In the directory c:\tinios\examples you can see several Java programs for the DS80C400, all designed for the TINI OS operating system:
- Blinky: showing the access to the GPIOs of DS80C400
- canautobaud: showing automatic baud recognition for the CAN-Bus
- cantester: simple send-receive program for the CAN-Bus
- CommTester: showing a serial-to-Ethernet communication conversion
- Echo: send data received over Ethernet on an assigned port, then back
- I2CTest: showing the use of I2C bus with the temperature sensor DS1621
- ListOW: showing the use of 1-Wire bus, listing all existing components with 1-Wire address
- MemDisplay: showing memory statistic in graphic way
- OWDump: showing access to the 1-Wire bus
- PostExample: showing the HTTP-POST functionality
- PPPClient: showing the use of PPP-Class as PPP-Client.
- PPPServer: showing the use of the PPP-Class as PPP-Server.
- SPIExample: implementing a simple SPI interface
Programming in C
Many users would consider programming an 8-bit microcontroller only in assembly language, but very good C cross-compilers are now available. The Keil Compiler (www.keil.com)is recommended for the DS80C400. Download: an extensive library in C
The following files can be found in the library:
- 1-Wire public domain kit: access functions for the 1-wire bus.
- Crypto (SHA1, MD4): showing the SHA1 algorithms on an 8-bit array.
- Debug port: showing the debugging functions.
- DHCP client: receiving the IP address of a DHCP-Server.
- DNS: translating from host name to IP address.
- Enhanced Network Stack: enhancing the network stack.
- ROM error codes: listing the error codes returned by the internal ROM.
- File system: basic reading-writing-renaming-deleting file features.
- Flash programming: showing FLASH erasing and programming functions.
- I2C: all available library functions for writing and reading a DS1672 real-time clock.
- ISR installation: showing the use of interrupt vectors.
- Memory manager: showing the use of Malloc, MallocDirty, and Free.
- MIME encoder/decoder: used invisibly in the POP3 and SMTP sample applications.
- Netstat: getting current information on the state of the network stack.
- NTLM authentication: used in the POP3 sample application.
- POP3 client: prompting the user for e-mail account information, and attempting to retrieve information from the server for the specified e-mail account.
- Raw 1-Wire: searching the 1-wire bus for a device.

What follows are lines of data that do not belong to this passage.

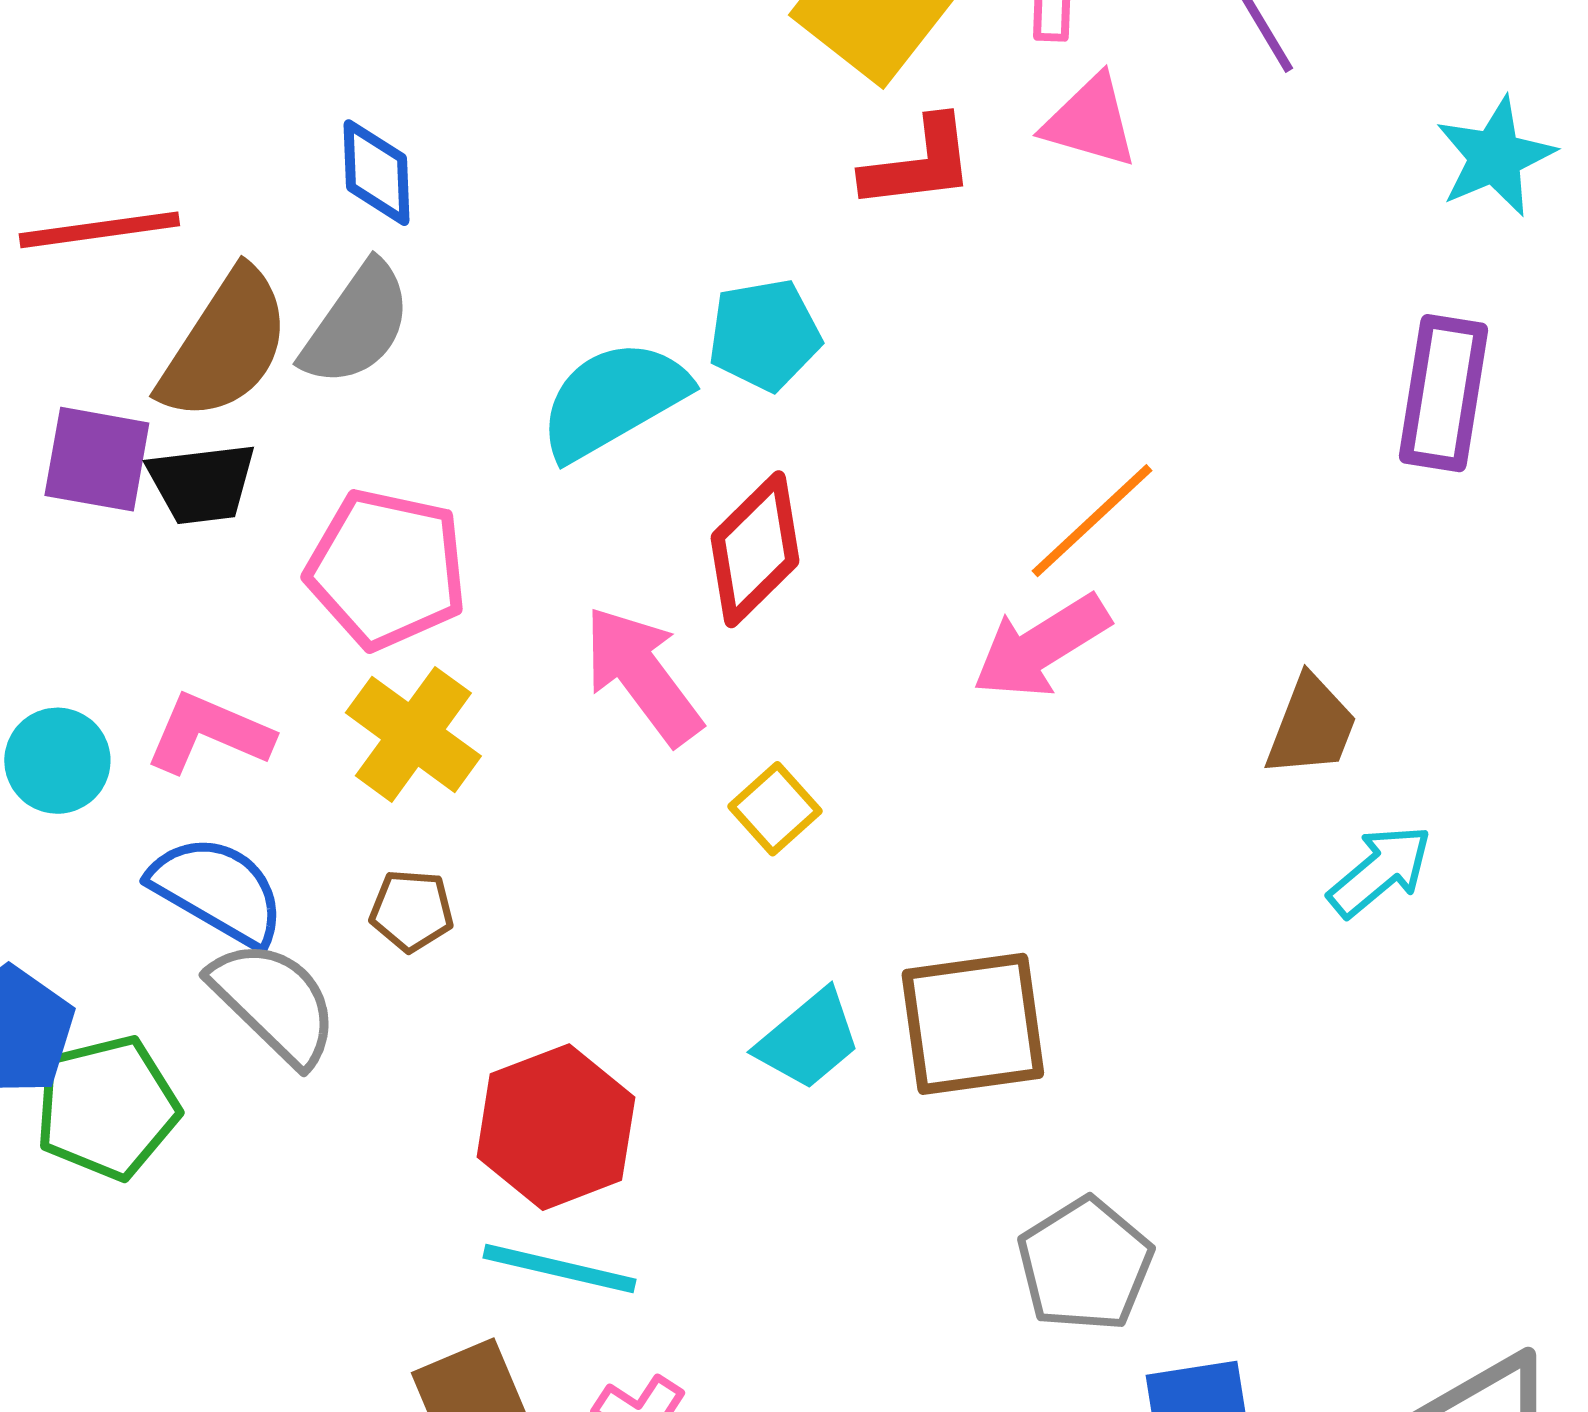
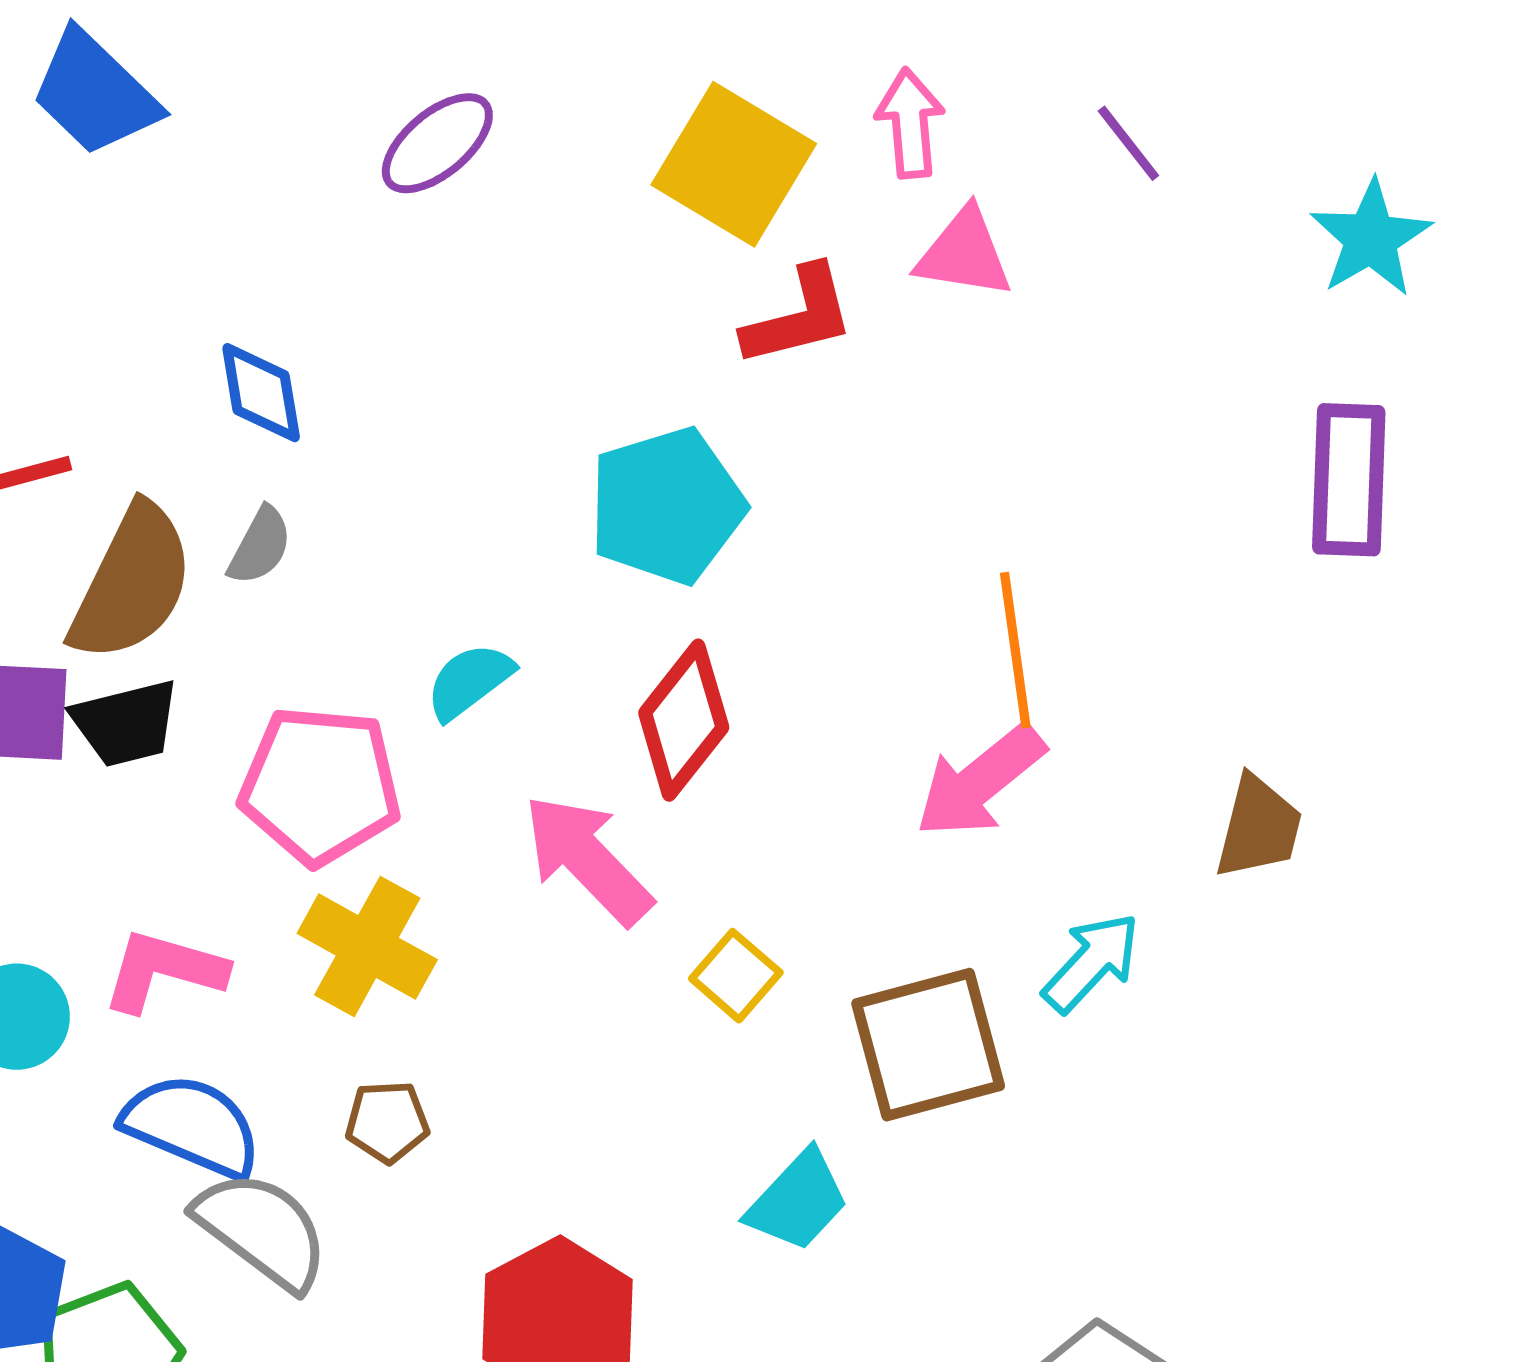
gray semicircle: (357, 324) -> (260, 546), size x0.6
cyan pentagon: (764, 335) -> (667, 506), size x1.4
cyan semicircle: (613, 400) -> (469, 681), moved, size x0.6
orange line: (1092, 521) -> (1015, 650), turned -48
cyan arrow: (1380, 871) -> (1091, 963), moved
brown square: (973, 1024) -> (928, 1045), moved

If a DS2502 is found, its memory is displayed.
- RTC access: configuring the DS1672U real-time clock.
- SMTP client: showing how to send a simple canned test message to an e-mail account.
- SPI: providing a simple interface that allows communication with SPI devices using Port 5's PCEN pins.
- Task schedulers: spawning/killing/suspending/awakening a process at the user's request.
- TFTP client: allowing applications to set a TFTP server, then request files from that server.
- Utilities: giving applications access to various useful functions.